Pull out each line of the listing that contains the string "value", matching case exactly.

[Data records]
-.-.-

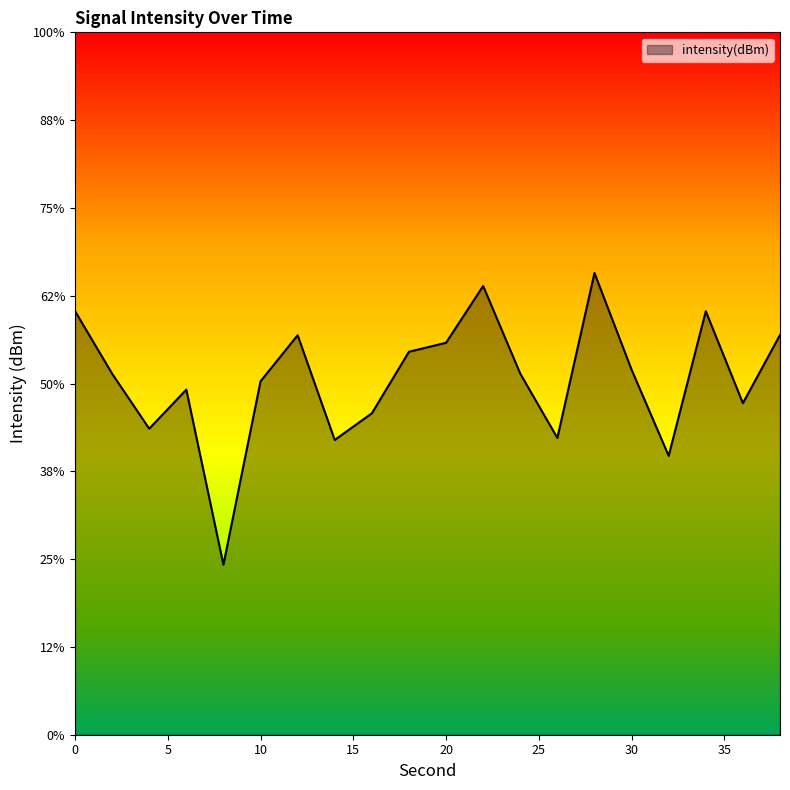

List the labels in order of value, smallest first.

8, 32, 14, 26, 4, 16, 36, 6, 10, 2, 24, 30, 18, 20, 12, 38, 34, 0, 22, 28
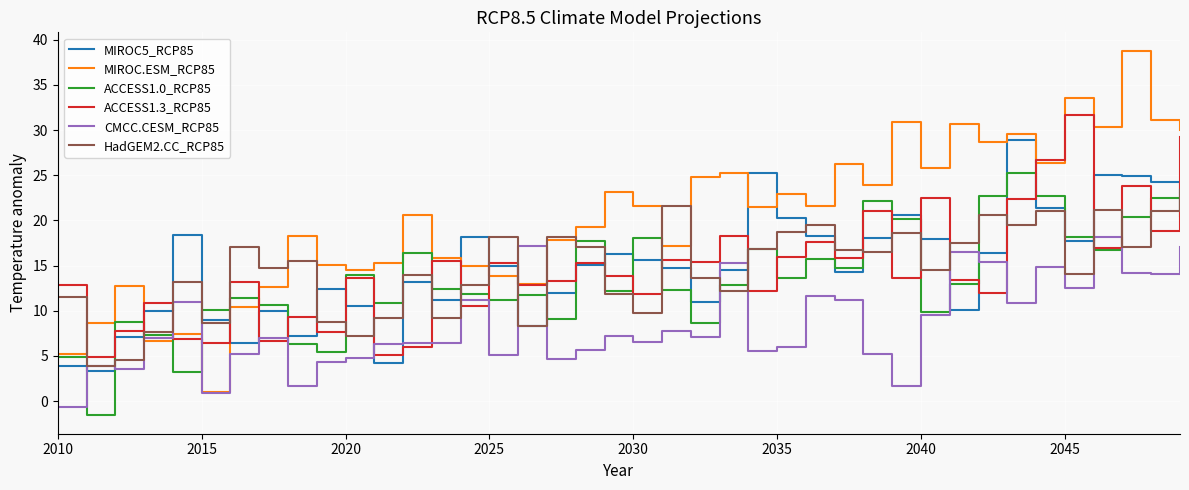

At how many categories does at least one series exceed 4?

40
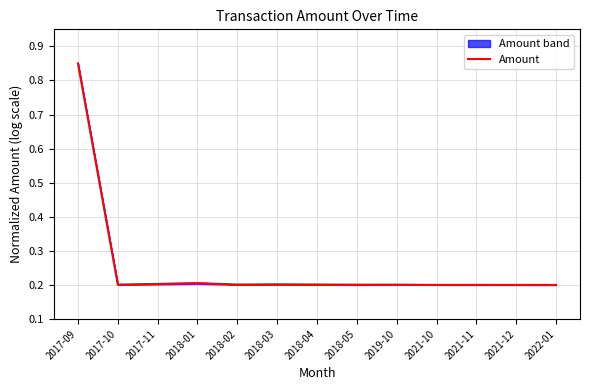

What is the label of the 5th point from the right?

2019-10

-.-.-

**RESPONSE AREA:**
List the labels in order of value, smallest first.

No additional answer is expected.